At the very least surely we need to know what the two deals are that are on offer? What terms of separation will the UK secure with the EU? What will the new relationship look like? How much access to EU markets would we lose? What terms, if any would Scotland get from the EU? It’s easy to imagine Spain blocking Scotland for their own internal reasons. Will we, as has been mooted by Nicola Sturgeon in the last few days, adopt the Euro, a different currency from our main trading partner? What would replace the fiscal transfer of Barnett, so important to funding our public services?

Anyone rushing for another referendum before answers to these questions become clearer has a suspicious interest in not answering them. Article 50 negotiations will take time. We don’t need to rush to react. We have time to think about this.

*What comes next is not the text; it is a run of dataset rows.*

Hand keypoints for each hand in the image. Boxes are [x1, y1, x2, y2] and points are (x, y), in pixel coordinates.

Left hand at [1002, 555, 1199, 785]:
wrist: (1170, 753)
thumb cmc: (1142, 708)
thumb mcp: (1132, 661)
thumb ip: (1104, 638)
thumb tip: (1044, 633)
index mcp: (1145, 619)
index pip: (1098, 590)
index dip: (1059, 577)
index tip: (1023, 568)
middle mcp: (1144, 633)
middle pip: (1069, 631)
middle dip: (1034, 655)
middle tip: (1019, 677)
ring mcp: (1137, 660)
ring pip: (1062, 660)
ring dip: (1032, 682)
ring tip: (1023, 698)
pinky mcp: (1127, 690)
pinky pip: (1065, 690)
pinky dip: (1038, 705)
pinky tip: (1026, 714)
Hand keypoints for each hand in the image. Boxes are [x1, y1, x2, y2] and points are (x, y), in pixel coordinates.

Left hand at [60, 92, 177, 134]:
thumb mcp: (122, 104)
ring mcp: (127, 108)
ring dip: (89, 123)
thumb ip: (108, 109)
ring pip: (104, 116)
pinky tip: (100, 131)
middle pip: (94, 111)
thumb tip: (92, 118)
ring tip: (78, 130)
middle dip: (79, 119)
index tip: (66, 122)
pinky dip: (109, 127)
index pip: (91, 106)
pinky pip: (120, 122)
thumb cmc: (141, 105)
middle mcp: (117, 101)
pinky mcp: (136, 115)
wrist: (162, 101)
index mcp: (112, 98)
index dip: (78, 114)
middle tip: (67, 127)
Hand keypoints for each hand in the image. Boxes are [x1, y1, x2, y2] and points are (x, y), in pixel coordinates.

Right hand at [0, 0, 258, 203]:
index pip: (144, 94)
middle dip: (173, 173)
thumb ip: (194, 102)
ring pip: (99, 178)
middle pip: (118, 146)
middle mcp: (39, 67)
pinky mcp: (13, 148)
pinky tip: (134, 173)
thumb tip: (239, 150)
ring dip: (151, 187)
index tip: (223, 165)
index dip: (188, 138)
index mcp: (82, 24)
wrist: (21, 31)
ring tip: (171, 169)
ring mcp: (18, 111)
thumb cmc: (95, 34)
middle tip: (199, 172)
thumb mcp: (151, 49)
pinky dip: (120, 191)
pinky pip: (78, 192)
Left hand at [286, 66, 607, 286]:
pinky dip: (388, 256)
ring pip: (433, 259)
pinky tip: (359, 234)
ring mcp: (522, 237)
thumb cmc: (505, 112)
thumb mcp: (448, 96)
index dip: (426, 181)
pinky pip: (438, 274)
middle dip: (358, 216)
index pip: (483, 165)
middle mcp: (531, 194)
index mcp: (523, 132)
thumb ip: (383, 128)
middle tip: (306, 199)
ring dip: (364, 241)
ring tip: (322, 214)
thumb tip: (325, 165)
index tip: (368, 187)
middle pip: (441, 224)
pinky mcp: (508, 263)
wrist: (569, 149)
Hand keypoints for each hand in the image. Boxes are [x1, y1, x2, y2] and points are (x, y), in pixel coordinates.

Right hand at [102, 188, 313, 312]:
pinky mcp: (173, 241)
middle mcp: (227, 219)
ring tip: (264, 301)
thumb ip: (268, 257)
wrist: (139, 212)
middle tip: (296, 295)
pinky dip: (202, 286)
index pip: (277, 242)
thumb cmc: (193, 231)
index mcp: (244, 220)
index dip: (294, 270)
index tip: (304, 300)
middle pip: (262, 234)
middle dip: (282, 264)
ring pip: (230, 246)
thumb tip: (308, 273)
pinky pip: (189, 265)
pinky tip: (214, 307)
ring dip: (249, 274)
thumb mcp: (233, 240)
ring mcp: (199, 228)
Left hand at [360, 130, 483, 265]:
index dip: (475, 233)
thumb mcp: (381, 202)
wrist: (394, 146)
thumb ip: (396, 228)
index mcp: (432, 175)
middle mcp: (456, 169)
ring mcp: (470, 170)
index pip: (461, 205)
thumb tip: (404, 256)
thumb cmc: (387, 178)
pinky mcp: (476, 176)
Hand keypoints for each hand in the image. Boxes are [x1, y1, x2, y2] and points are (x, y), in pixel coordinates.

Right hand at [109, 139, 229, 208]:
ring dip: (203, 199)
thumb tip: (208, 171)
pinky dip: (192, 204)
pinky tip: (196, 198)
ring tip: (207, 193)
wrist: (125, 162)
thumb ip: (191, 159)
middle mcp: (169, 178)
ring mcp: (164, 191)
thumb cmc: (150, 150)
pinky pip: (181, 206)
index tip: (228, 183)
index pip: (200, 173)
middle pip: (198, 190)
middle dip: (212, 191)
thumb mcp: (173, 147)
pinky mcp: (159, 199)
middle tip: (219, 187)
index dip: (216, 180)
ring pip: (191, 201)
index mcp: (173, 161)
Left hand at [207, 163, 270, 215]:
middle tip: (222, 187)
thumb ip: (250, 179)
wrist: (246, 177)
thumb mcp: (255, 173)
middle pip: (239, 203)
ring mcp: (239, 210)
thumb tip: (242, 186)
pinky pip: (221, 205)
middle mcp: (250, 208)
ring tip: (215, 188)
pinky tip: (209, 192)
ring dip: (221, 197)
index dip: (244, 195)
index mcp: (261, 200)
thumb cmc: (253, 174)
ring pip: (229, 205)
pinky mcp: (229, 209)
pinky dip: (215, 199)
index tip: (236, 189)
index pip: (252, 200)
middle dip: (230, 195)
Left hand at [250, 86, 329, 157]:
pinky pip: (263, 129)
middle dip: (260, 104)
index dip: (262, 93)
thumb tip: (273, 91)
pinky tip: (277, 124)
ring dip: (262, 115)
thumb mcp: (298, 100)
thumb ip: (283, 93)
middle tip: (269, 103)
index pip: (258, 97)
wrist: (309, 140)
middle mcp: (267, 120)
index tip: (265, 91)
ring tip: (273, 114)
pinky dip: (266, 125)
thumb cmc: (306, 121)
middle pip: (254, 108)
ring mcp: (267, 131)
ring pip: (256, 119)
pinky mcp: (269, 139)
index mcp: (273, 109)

Of course this isn’t just about a balance sheet of risk and reward.

I’m so proud of what I did to help lead the campaign that resulted in Scotland voting remain in 2014. For practical reasons because, as we now know, it meant avoiding a fiscal crisis and a currency crisis. I’m also proud that we stood on principle, because it was a moment when Scotland chose solidarity over nationalism. Reason won then even if it did not on Thursday.

However disheartening it is for internationalists to now face nationalist governments in both Holyrood and Westminster, however angry we may be at the decision some parts of England and Wales made on Thursday, the answer to division isn’t to rush into more division.

The forces of reaction have taken us out of the EU. It is a tragedy. Only an approach guided by reason, however difficult that is to summon today, will make sure the damage is not compounded here in Scotland.

I recently decided it was time to take a break from working in Labour politics. We all need to pause and take time to think.